The Age‘s sub-editors must have concluded that I am not an ‘expert’ on uni funding. In an article this morning Simon Marginson and Barry McGaw said this week’s OECD report Education at a Glance, which reported declining public funding on tertiary education, was ‘reasonably accurate’. However I was reported as saying that ‘tertiary funding had returned to 1995 levels by 2006’. The headline was not however ‘Experts divided on uni funding claims’ but ‘Experts back claims on low uni funding’.
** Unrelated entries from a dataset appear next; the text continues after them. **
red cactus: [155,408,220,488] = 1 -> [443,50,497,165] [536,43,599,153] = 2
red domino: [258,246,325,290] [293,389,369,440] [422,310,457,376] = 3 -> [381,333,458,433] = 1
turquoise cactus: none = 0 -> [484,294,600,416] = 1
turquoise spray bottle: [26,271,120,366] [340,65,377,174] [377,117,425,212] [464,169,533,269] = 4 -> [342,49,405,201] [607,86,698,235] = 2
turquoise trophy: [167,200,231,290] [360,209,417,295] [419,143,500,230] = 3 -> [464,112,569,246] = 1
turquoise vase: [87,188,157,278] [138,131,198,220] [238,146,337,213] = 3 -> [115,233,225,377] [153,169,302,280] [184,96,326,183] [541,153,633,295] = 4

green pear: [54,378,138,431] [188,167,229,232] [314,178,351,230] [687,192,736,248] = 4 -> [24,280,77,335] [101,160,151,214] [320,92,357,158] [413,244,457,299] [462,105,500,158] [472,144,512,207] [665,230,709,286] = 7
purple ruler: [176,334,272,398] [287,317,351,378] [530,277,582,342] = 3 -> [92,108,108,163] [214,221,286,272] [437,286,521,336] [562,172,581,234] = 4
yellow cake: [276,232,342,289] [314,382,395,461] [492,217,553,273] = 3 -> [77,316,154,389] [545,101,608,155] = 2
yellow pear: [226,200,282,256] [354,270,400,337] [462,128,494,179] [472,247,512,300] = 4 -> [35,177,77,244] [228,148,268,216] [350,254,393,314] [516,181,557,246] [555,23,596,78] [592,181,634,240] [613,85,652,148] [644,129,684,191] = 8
As it happens, I do think the figure quoted in The Age‘s article of a 4% drop between 1995 and 2004 is ‘reasonably accurate’ (it refers to this Excel table in Education at a Glance). Using the ABS Government Finance Statistics publication, based on Commonwealth spending, I get a 2% drop between 1995-96 and 2004-05; the difference with OECD could be using the financial rather than calendar year (there were subsidy increases for 2005) and/or using a different method of adjusting for price changes.
But by 2005-2006 the ABS clearly shows a surge in spending, so that Commonwealth spending is now well ahead (about $600 million) on 1995 levels, plus approximately $1.2 billion more in HECS revenue (my figure, based on DEST data).
A lot of this increase has been in research spending. It’s actually very hard to get a good number for teaching-only spending, because it’s really only since 2005 that such a sum has been clearly identified. Before that there was a more general ‘operating grant’. My best estimate is that over the period 1995-2005 (in $2005) universities have on average improved their total funding for Commonwealth-supported places by about $1,400. That’s made up of an increase in HECS of $2,100 and a reduction in direct subsidy of $700.
Overall, though, the government is right to think that the broken record on funding could be given a rest – or at least the universities need to stop complaining that they are worse off and start providing serious arguments, not just intellectually near-worthless OECD comparisons or vague assertions about under-funding, as to why they should receive more public funding.